= SOURCE RECORDS =
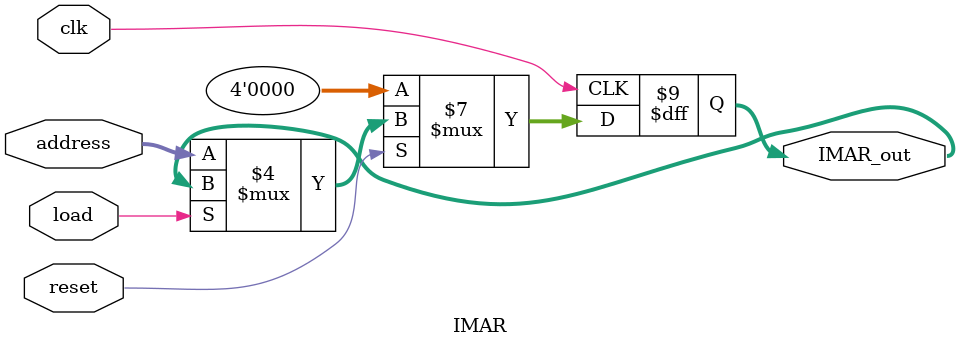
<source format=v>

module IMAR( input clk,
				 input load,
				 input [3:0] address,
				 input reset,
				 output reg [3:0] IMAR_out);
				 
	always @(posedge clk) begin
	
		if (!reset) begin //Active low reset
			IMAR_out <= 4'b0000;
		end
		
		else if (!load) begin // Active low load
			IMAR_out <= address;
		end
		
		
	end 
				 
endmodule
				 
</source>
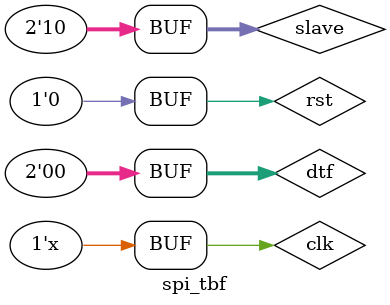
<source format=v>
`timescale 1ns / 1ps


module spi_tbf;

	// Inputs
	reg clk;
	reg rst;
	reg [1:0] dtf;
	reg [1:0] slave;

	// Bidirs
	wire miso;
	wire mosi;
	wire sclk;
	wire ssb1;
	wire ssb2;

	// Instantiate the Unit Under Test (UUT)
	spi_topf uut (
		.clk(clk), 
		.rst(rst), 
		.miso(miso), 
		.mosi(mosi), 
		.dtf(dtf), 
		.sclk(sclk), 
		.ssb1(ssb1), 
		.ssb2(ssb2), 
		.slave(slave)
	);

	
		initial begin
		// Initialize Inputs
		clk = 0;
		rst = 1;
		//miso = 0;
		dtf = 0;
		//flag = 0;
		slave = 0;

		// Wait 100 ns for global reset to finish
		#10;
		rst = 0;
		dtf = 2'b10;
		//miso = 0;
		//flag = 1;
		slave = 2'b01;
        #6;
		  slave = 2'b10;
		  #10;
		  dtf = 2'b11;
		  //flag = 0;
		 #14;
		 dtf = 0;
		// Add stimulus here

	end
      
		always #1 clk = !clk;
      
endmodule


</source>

= DIRECTIONS FOR THIS TASK =
In your copy, omit the pictures and restate every line of the data word for word.

= TASK OUTPUT =
<source format=v>

module IMAR( input clk,
				 input load,
				 input [3:0] address,
				 input reset,
				 output reg [3:0] IMAR_out);
				 
	always @(posedge clk) begin
	
		if (!reset) begin //Active low reset
			IMAR_out <= 4'b0000;
		end
		
		else if (!load) begin // Active low load
			IMAR_out <= address;
		end
		
		
	end 
				 
endmodule
				 
</source>
<source format=v>
`timescale 1ns / 1ps


module spi_tbf;

	// Inputs
	reg clk;
	reg rst;
	reg [1:0] dtf;
	reg [1:0] slave;

	// Bidirs
	wire miso;
	wire mosi;
	wire sclk;
	wire ssb1;
	wire ssb2;

	// Instantiate the Unit Under Test (UUT)
	spi_topf uut (
		.clk(clk), 
		.rst(rst), 
		.miso(miso), 
		.mosi(mosi), 
		.dtf(dtf), 
		.sclk(sclk), 
		.ssb1(ssb1), 
		.ssb2(ssb2), 
		.slave(slave)
	);

	
		initial begin
		// Initialize Inputs
		clk = 0;
		rst = 1;
		//miso = 0;
		dtf = 0;
		//flag = 0;
		slave = 0;

		// Wait 100 ns for global reset to finish
		#10;
		rst = 0;
		dtf = 2'b10;
		//miso = 0;
		//flag = 1;
		slave = 2'b01;
        #6;
		  slave = 2'b10;
		  #10;
		  dtf = 2'b11;
		  //flag = 0;
		 #14;
		 dtf = 0;
		// Add stimulus here

	end
      
		always #1 clk = !clk;
      
endmodule


</source>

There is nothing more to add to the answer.